(Items listed in a dataset)
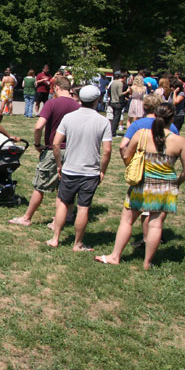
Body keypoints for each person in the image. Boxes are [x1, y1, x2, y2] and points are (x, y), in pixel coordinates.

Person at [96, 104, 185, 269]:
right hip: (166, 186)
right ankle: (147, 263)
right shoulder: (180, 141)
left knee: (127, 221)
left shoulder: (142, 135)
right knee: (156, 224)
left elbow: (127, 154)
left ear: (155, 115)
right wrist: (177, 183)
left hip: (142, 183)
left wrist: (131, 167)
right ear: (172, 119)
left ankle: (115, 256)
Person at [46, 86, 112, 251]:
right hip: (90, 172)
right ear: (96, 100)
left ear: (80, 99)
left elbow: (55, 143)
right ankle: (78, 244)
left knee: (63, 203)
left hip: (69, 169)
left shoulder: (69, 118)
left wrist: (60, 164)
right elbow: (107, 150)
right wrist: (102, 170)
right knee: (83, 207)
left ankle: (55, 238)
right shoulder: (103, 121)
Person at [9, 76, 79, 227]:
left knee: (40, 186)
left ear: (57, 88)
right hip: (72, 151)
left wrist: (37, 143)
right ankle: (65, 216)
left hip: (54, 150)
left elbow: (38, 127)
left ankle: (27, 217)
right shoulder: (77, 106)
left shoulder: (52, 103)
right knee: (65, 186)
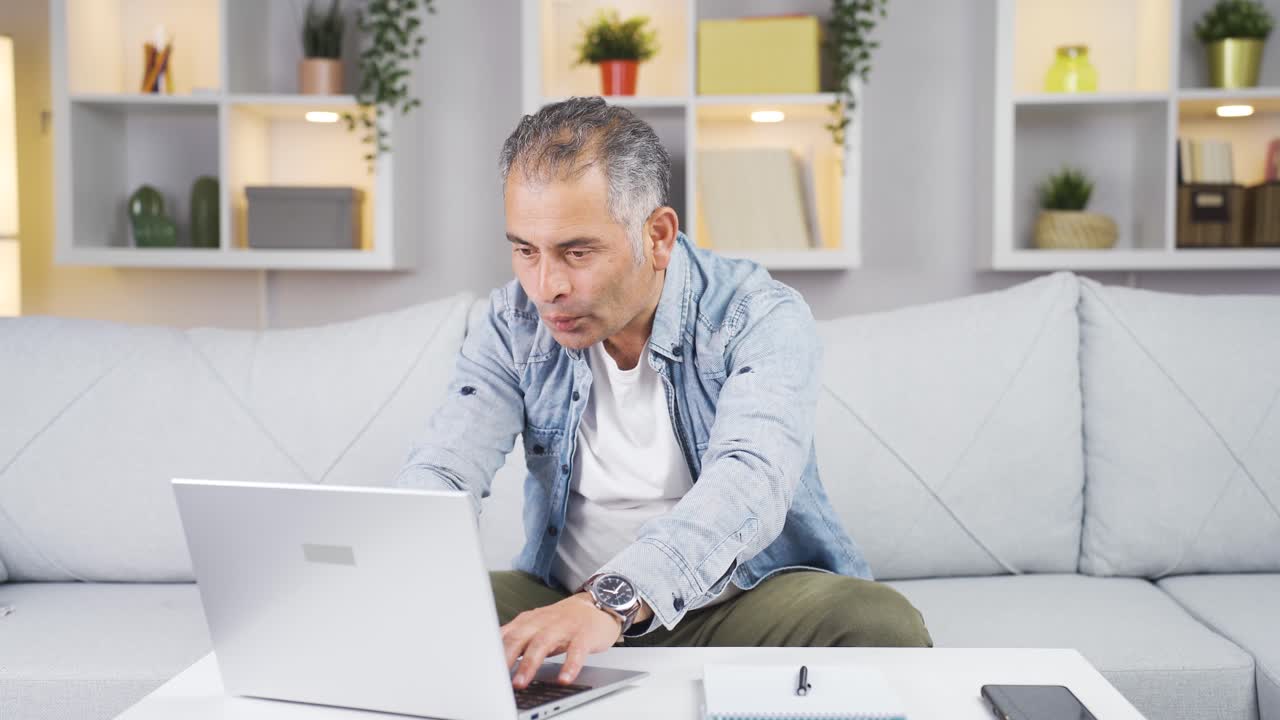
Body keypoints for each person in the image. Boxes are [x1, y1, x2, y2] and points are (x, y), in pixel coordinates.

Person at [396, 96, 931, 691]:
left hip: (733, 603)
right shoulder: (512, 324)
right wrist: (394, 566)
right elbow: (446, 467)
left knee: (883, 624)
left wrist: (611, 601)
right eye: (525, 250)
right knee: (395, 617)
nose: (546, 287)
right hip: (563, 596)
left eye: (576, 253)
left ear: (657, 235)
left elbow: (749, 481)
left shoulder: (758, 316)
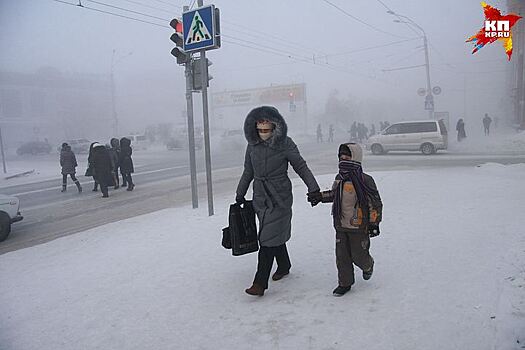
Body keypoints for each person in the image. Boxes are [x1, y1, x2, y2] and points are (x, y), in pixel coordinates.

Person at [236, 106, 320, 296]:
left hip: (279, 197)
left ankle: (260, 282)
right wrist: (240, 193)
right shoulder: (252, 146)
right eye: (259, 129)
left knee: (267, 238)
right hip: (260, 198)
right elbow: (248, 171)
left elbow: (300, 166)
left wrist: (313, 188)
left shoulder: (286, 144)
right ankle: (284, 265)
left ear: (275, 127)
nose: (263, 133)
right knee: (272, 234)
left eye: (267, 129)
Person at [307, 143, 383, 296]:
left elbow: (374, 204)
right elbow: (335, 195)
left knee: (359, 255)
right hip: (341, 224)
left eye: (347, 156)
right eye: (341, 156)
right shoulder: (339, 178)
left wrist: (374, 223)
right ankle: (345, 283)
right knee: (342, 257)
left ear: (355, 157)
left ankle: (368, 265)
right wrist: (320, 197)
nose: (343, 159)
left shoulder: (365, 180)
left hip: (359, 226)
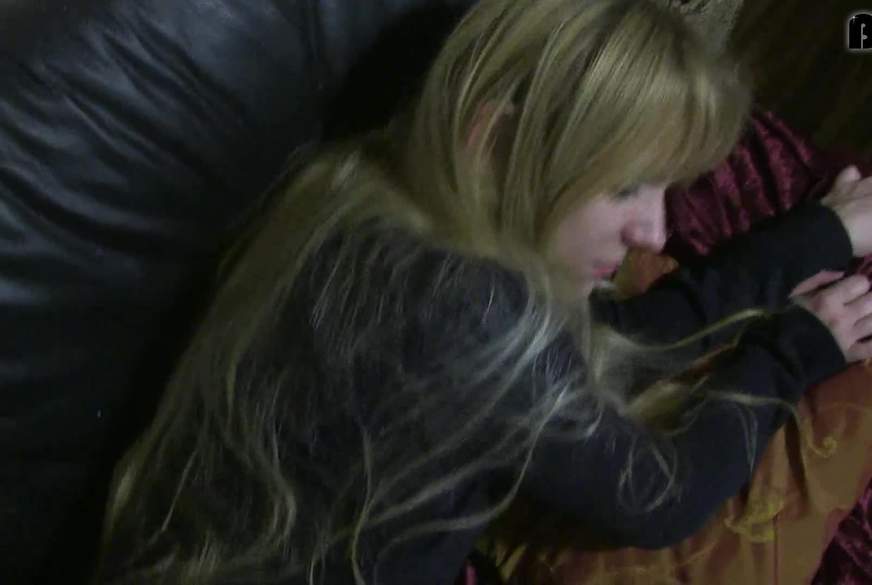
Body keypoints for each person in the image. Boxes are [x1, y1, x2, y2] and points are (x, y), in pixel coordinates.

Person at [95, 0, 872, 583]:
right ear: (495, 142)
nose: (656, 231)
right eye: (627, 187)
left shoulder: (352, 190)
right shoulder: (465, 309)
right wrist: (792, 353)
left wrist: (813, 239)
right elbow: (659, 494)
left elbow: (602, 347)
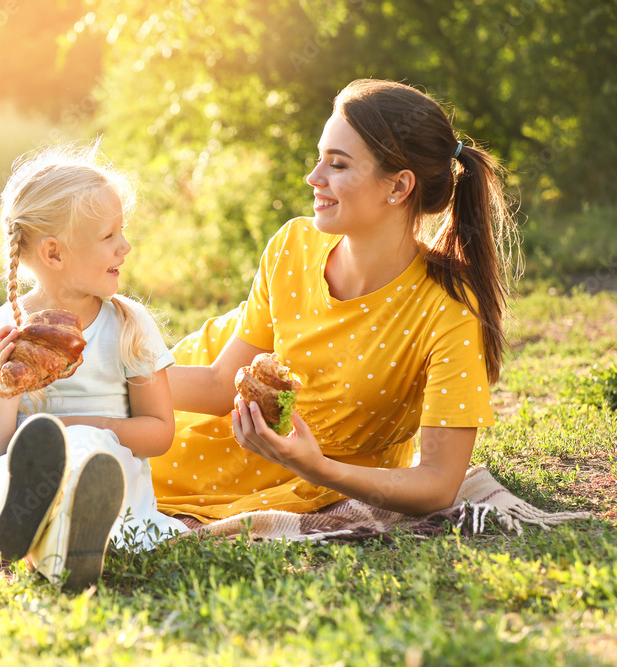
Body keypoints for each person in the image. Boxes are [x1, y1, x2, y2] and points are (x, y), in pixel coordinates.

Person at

==

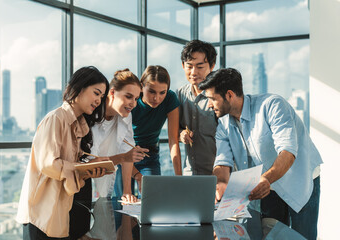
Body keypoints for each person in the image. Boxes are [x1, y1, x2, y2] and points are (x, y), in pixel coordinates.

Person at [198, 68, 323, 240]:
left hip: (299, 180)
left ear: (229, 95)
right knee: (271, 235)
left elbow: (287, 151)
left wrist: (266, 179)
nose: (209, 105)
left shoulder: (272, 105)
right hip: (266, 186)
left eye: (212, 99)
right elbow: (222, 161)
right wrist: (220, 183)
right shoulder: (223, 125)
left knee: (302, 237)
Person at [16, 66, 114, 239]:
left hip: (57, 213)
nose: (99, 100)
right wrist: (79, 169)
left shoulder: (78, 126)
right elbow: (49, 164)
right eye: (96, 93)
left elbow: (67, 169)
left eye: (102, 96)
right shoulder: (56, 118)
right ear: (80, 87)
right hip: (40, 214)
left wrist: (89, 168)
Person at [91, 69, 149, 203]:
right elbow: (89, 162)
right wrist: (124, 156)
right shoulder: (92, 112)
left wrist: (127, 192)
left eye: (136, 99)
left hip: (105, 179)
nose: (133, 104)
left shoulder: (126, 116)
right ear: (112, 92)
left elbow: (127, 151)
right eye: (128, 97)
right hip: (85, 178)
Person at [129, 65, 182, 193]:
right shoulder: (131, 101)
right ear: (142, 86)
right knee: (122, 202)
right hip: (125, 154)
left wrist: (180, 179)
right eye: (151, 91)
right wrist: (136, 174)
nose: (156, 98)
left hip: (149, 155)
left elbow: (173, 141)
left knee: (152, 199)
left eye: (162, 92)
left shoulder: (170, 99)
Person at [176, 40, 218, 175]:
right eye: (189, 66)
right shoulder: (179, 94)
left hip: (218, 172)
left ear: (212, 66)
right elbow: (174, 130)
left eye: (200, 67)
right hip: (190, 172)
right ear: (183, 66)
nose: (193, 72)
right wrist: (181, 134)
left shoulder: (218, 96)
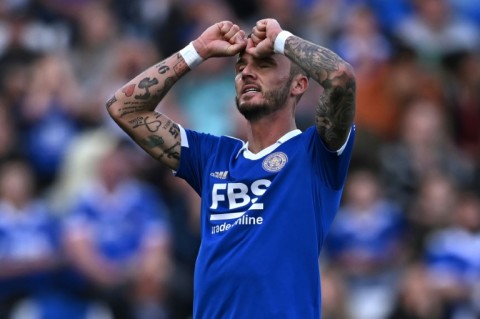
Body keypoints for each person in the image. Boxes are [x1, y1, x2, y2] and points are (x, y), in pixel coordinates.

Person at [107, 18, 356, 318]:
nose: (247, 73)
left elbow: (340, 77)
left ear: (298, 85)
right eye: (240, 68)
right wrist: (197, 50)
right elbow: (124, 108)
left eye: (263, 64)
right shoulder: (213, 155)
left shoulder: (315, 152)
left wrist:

--

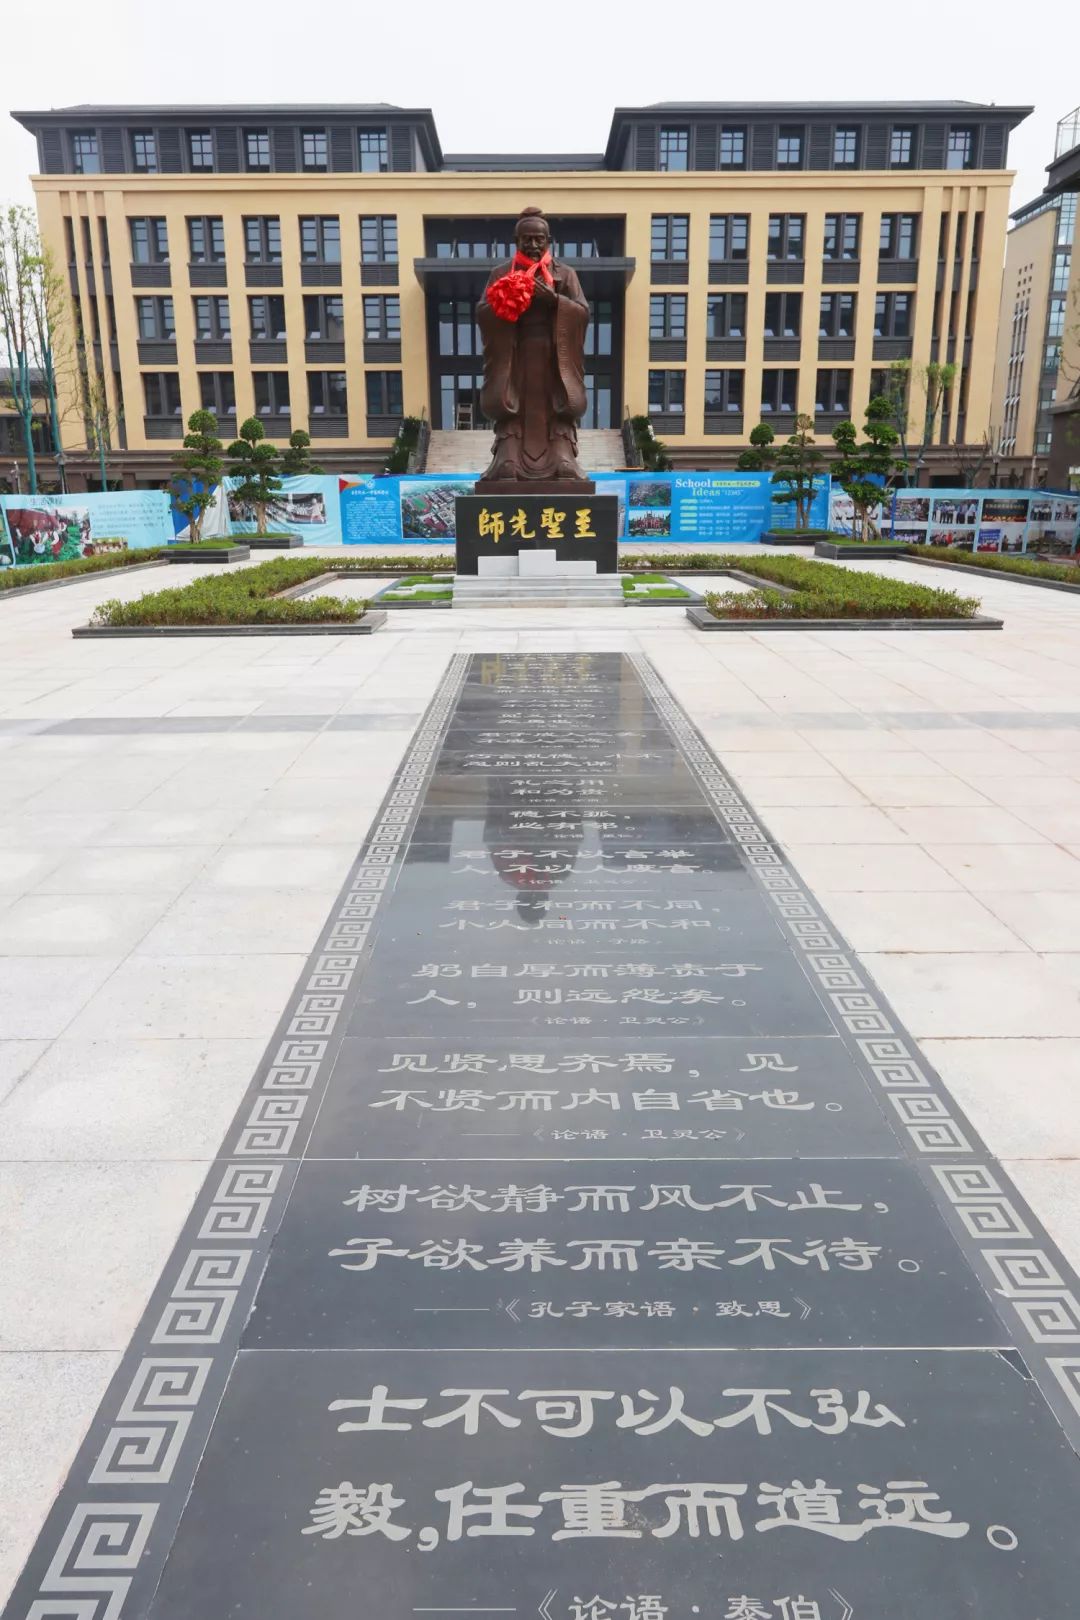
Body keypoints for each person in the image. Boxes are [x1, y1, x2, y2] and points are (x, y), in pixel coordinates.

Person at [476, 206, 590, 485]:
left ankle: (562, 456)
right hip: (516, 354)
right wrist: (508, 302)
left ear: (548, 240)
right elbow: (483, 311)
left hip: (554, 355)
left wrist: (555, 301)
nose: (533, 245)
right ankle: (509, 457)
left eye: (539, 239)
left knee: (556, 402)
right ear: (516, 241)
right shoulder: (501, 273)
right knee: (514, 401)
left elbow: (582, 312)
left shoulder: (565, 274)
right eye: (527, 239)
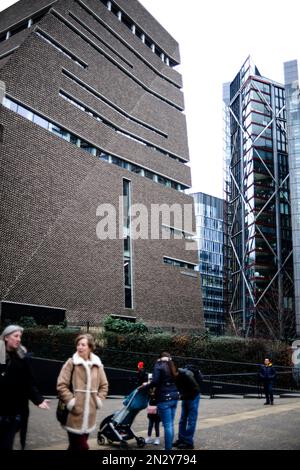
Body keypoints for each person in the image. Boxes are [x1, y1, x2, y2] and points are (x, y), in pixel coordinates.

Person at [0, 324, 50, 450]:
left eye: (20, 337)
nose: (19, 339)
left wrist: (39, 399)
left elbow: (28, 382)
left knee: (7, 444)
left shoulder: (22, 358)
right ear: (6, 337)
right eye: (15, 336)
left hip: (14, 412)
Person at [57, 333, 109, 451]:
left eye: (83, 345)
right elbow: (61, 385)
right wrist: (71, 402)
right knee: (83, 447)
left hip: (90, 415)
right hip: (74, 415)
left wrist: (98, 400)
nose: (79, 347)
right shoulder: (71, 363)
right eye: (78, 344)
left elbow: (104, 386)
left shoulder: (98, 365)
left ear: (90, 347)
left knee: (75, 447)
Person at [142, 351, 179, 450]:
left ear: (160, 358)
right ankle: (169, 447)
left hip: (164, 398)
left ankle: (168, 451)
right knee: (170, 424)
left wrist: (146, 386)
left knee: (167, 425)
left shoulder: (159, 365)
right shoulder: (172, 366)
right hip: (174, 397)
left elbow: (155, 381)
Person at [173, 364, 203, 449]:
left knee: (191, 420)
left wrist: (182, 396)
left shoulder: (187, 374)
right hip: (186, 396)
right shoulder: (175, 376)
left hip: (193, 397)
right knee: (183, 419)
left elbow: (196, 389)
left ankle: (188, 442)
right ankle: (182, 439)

■ EXERCISE DESCRIPTION ■
Produce only the lines from the line containing "right shoulder: (223, 125)" through the line containing "right shoulder: (56, 118)", inclusive of both, exactly as they stand in the entries above.

■ YOUR RESPONSE ■
right shoulder: (223, 125)
left knee: (302, 237)
Person at [16, 66, 114, 239]:
left hip: (57, 213)
nose: (99, 100)
right wrist: (79, 169)
left shoulder: (78, 126)
right elbow: (49, 164)
right eye: (96, 93)
left elbow: (67, 169)
left eye: (102, 96)
right shoulder: (56, 118)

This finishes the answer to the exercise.